■ TEXTABSCHNITT
Um die Qualität, Sicherheit und Wirksamkeit von Biosimilars zu gewährleisten und unnötige klinische Studien zu vermeiden, wurden wie für alle Arzneimittel spezielle europäische Verordnungen und Richtlinien erlassen. Qualität bedeutet in diesem Zusammenhang die Etablierung von Standards und Kontrollen für den gesamten Prozess – der Herstellung, Aufbereitung und Verarbeitung des Produkts umfasst. Für die Erteilung einer Zulassung muss nachgewiesen werden, dass das Biosimilar genauso sicher und wirksam ist wie das Referenzprodukt des Erstanbieters. Es muss dem Referenzprodukt also nicht nur in seiner molekularen Natur ähnlich, sondern mit ihm vor allem hinsichtlich seiner Wirkung auch vergleichbar sein. Diese Beurteilung wird speziell auf jedes Biosimilar und den in ihm enthaltenen Wirkstoff zugeschnitten (Fall-zu-Fall-Bewertung). Das gilt auch für das Entwicklungsverfahren und für den klinischen Einsatz des Produkts. Entscheidende Aspekte sind z. B. Schwankungen in der therapeutischen Aktivität und die Reinheit des Produkts, die innerhalb der gleichen Grenzen liegen muss, die für das Referenzprodukt gelten.
Modernste Verfahrenstechnik
Bei der Entwicklung und Herstellung von Biosimilars werden neueste technische und analytische Verfahren eingesetzt, von denen einige nicht einmal zur Verfügung standen, als dem Referenzprodukt erstmalig die Zulassung erteilt wurde.
Besonderes Kontroll- und Überwachungssystem
Ist die Zulassung für ein Biosimilar erteilt, stellt ein besonderes Kontroll- und Überwachungssystem sicher, dass Sicherheit und Wirksamkeit des Produkts gewährleistet sind und bleiben. Dazu werden im Rahmen der Pharmakovigilanz Daten gesammelt, die in regelmäßig zu aktualisierenden Berichten über die Unbedenklichkeit des Arzneimittels (Periodic Safety Update Reports, PSURs) einfließen. Durch diese Berichte wird das Risiko-Nutzen-Verhältnis dieser Arzneimittel nach ihrer Erstzulassung und dem Beginn der Vermarktung in kurzen Abständen überprüft. Kostenträger können jetzt mit Ärzten und pharmazeutischen Unternehmen zusammenarbeiten, um die Verfügbarkeit und Bezahlbarkeit dieser wichtigen Arzneimittel für eine größere Anzahl an Patienten zu verbessern – im sicheren Wissen, dass die Arzneimittel von der EMA wissenschaftlich bewertet und von der Europäischen Kommission zugelassen wurden.

■ DATENSÄTZE
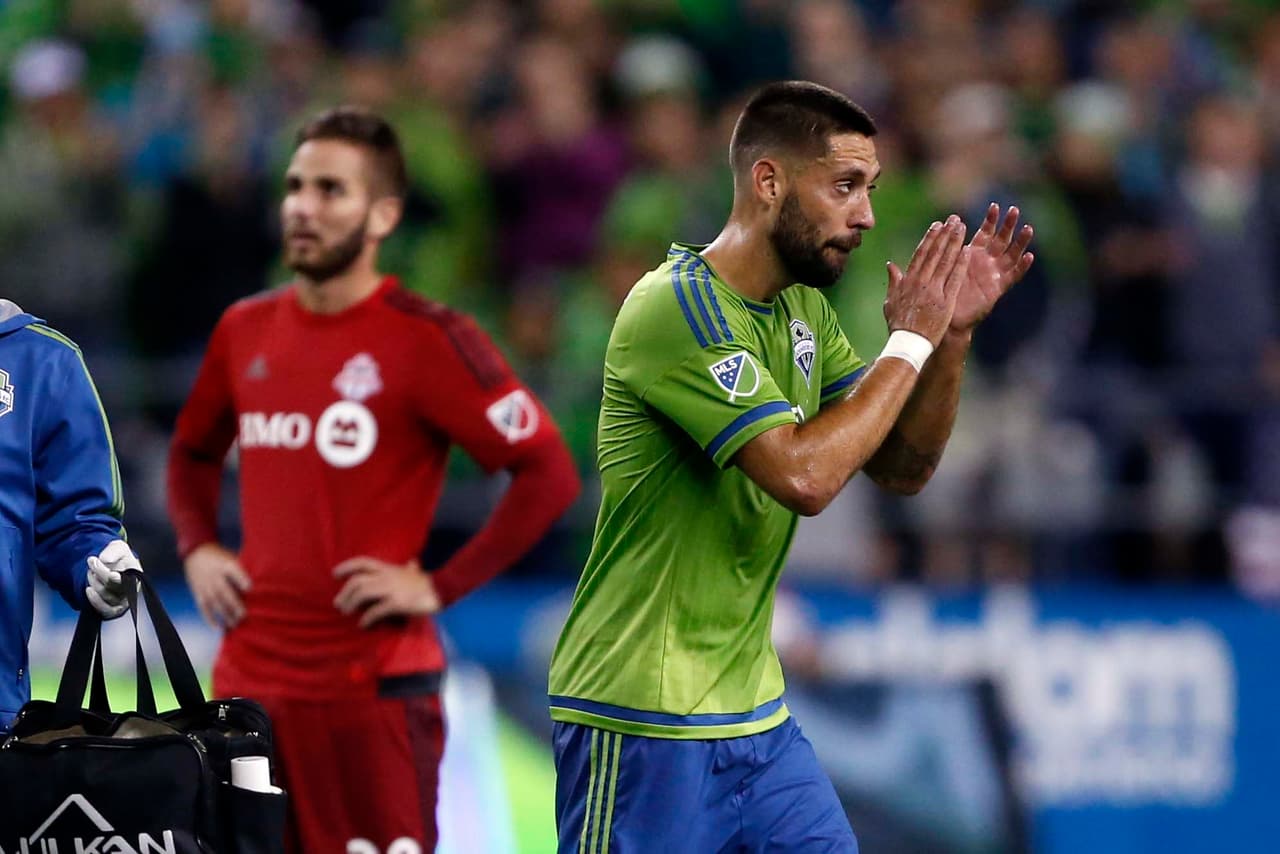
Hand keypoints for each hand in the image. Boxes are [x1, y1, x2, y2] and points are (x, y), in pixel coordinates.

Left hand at [86, 539, 140, 619]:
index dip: (114, 577)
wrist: (114, 568)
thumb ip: (113, 551)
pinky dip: (95, 600)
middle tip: (92, 561)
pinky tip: (88, 590)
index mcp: (136, 575)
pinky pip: (104, 610)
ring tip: (92, 572)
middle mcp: (132, 590)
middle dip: (99, 572)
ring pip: (105, 595)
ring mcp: (123, 601)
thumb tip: (105, 560)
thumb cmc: (119, 558)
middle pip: (113, 586)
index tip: (106, 568)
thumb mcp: (118, 547)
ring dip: (94, 582)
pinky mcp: (114, 610)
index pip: (126, 579)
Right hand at [184, 543, 250, 628]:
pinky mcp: (198, 594)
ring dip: (225, 615)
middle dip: (234, 604)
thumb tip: (264, 580)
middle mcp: (214, 576)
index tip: (250, 587)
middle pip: (224, 591)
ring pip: (215, 603)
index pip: (234, 571)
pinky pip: (204, 608)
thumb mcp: (231, 557)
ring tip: (235, 625)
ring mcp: (205, 586)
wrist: (196, 553)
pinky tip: (219, 628)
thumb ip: (244, 567)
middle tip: (244, 615)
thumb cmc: (222, 557)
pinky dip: (210, 619)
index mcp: (226, 564)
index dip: (241, 578)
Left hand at [333, 557, 440, 628]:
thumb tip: (413, 562)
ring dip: (351, 603)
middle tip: (338, 604)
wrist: (441, 589)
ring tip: (346, 613)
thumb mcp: (416, 571)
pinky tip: (363, 624)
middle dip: (345, 592)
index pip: (363, 562)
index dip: (347, 566)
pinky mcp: (397, 603)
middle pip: (358, 581)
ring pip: (363, 593)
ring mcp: (391, 589)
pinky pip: (376, 611)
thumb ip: (411, 567)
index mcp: (389, 568)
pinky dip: (367, 618)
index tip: (334, 573)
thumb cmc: (428, 582)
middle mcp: (387, 577)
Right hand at [884, 215, 970, 346]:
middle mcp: (921, 282)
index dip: (930, 238)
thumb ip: (893, 282)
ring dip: (955, 242)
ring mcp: (934, 290)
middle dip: (945, 234)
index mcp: (908, 281)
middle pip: (935, 253)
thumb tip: (890, 265)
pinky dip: (961, 264)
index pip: (921, 254)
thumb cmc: (898, 325)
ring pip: (946, 261)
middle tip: (954, 219)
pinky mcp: (946, 301)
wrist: (908, 343)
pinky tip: (968, 251)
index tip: (937, 225)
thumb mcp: (890, 302)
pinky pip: (955, 278)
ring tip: (962, 228)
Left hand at [949, 203, 1034, 331]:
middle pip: (1001, 239)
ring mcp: (993, 274)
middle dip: (1008, 225)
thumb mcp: (941, 266)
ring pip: (1011, 254)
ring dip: (1021, 242)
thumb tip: (942, 224)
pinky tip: (1030, 256)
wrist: (946, 318)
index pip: (984, 232)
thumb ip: (943, 248)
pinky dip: (1021, 267)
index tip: (995, 206)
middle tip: (1015, 210)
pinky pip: (1013, 276)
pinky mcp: (998, 289)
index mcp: (972, 254)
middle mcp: (985, 262)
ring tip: (1028, 228)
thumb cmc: (941, 292)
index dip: (990, 220)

■ AUFGABE A
Nenne die drei Bestandteile des Prozesses, für den laut dem Text über Biosimilars Standards und Kontrollen etabliert werden.
■ AUFGABE B
Gib den Text über Biosimilars von „Modernste Verfahrenstechnik“ bis „Zulassung erteilt wurde.“ wieder und tausche dabei „neueste“ gegen „aktuelle“ aus.

■ ANTWORTFELD A
Herstellung, Aufbereitung und Verarbeitung des Produkts

■ ANTWORTFELD B
Modernste Verfahrenstechnik
Bei der Entwicklung und Herstellung von Biosimilars werden aktuelle technische und analytische Verfahren eingesetzt, von denen einige nicht einmal zur Verfügung standen, als dem Referenzprodukt erstmalig die Zulassung erteilt wurde.